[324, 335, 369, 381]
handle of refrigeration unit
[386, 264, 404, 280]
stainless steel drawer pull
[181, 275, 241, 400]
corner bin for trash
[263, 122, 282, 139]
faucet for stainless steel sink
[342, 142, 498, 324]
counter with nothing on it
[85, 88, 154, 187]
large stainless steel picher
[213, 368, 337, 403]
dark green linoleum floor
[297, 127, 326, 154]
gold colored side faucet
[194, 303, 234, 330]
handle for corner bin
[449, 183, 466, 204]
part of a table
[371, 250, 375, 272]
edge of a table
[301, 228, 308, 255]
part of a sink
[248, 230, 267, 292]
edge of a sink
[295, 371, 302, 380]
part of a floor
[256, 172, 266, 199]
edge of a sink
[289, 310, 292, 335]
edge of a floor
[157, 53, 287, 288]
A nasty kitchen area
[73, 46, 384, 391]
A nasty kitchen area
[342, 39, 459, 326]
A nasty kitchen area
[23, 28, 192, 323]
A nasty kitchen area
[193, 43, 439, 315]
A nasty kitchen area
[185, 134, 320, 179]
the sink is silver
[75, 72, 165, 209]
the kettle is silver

──────

» **WHAT YOU SHOULD DO**
Lay out all the rows above as a Markdown table with two columns, Number and Line. Give each line its own number and leave out any blank lines.

» **FINISHED EXERCISE**
| Number | Line |
|---|---|
| 1 | [324, 335, 369, 381] |
| 2 | handle of refrigeration unit |
| 3 | [386, 264, 404, 280] |
| 4 | stainless steel drawer pull |
| 5 | [181, 275, 241, 400] |
| 6 | corner bin for trash |
| 7 | [263, 122, 282, 139] |
| 8 | faucet for stainless steel sink |
| 9 | [342, 142, 498, 324] |
| 10 | counter with nothing on it |
| 11 | [85, 88, 154, 187] |
| 12 | large stainless steel picher |
| 13 | [213, 368, 337, 403] |
| 14 | dark green linoleum floor |
| 15 | [297, 127, 326, 154] |
| 16 | gold colored side faucet |
| 17 | [194, 303, 234, 330] |
| 18 | handle for corner bin |
| 19 | [449, 183, 466, 204] |
| 20 | part of a table |
| 21 | [371, 250, 375, 272] |
| 22 | edge of a table |
| 23 | [301, 228, 308, 255] |
| 24 | part of a sink |
| 25 | [248, 230, 267, 292] |
| 26 | edge of a sink |
| 27 | [295, 371, 302, 380] |
| 28 | part of a floor |
| 29 | [256, 172, 266, 199] |
| 30 | edge of a sink |
| 31 | [289, 310, 292, 335] |
| 32 | edge of a floor |
| 33 | [157, 53, 287, 288] |
| 34 | A nasty kitchen area |
| 35 | [73, 46, 384, 391] |
| 36 | A nasty kitchen area |
| 37 | [342, 39, 459, 326] |
| 38 | A nasty kitchen area |
| 39 | [23, 28, 192, 323] |
| 40 | A nasty kitchen area |
| 41 | [193, 43, 439, 315] |
| 42 | A nasty kitchen area |
| 43 | [185, 134, 320, 179] |
| 44 | the sink is silver |
| 45 | [75, 72, 165, 209] |
| 46 | the kettle is silver |